Myrtaios laughed. “You
keep your thanks, sell-spear, and make sure my fee stays in the hold where it
belongs. Now that’s ballast I’d be happy to carry more often.” He raised his
hands as though he were cupping a woman’s breasts. “All those lovely little
round bags a’ clinking together, like the gold was talking to you through the
leather. You live long enough to need a return trip, and I’m your man!” He
stumped off along the deck, laughing with his head back. Pasion belched, put
his palm across his mouth, and lurched towards the windward rail.

 

During the day the
wind dropped an octave, and what rags of cloud remained about the sky went with
it, off into the west. The fleet bowled along in an almost stately fashion, and
as the ships began to behave more like sensible means of transport and less
like contrivances of torture, so the men below began to make their way up on
deck. Rictus and Gasca climbed up the hatch-ladders and staggered forward to
the bows. Here, the salt spray was refreshing as rain, and there was a warmth
in the sun which seemed a new and strange thing. They almost fancied they could
smell some new scent in the air, as though the senses changed along with the
world’s geography.

“We’re running
south,” Rictus said. “See the sun setting on our right? The Harukush are behind
our heads, and before us—”

“Aye—what’s that
out before us, I wonder?” Gasca said. He had a light in his eye which had not
been there since they had left Machran, and Rictus was glad to see it.

“The Sea,” Rictus
told him. “This is the Tanean we’re floating upon. In the legends, it is said that
it was created by Antimone’s salt tears, as she wept to be exiled from heaven.
And then the smith-god Gaenion, in pity, reared up the land of Artaka on its
far shores and filled it full of spices and fragrances and flowers to comfort
her.”

“That’s where we’re
going, it seems,” Gasca said.

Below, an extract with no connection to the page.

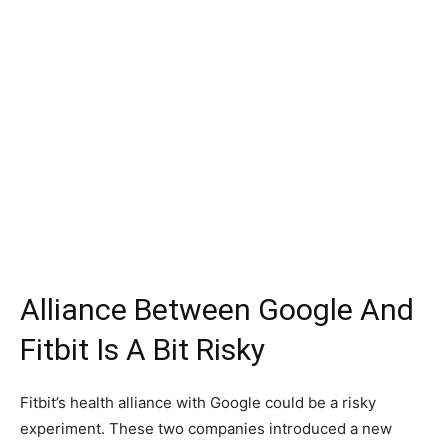
Alliance Between Google And
Fitbit Is A Bit Risky
Fitbit’s health alliance with Google could be a risky
experiment. These two companies introduced a new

He grinned crookedly. “This land of spices and
flowers you speak of—if it’s so damn nice then why did God let the Kufr have it
and stick us with the black mountains of the Kush?”

“I think God has
other plans for the Macht,” Rictus said.

“I think God has
it in for us,” Gasca told him. “He gave us the shithole of the world to fight
over, by all accounts, and the best bits He saved up for the damned Kufr.
Perhaps our legends have it all wrong and we’re the pimple on this world’s
arse, stuck out in the snow-covered rocks, whilst the rest of the crowd have it
easy with all the flowers and the spices and such. Ever think of that,
philosopher?”

Rictus smiled, but
said nothing. He leaned on the wooden bulwark at the bow and watched the
bowsprit as it reared up and down, like a willing horse at the canter. He
watched the waves come rolling in to be smashed aside by the ship’s stem, and
savoured the sight, the smell, the clean salt water on his skin. There was a
presentiment upon him, a knowledge that he must remember this time on the wide
waters of the world. A gift of the goddess perhaps. Always, her gifts were
double-edged. This one gave him a keen delight in the living movement of the
ship, and the massive turning of the waters below it. He knew now to make a
memory of this, for when it was gone, he would not see it again.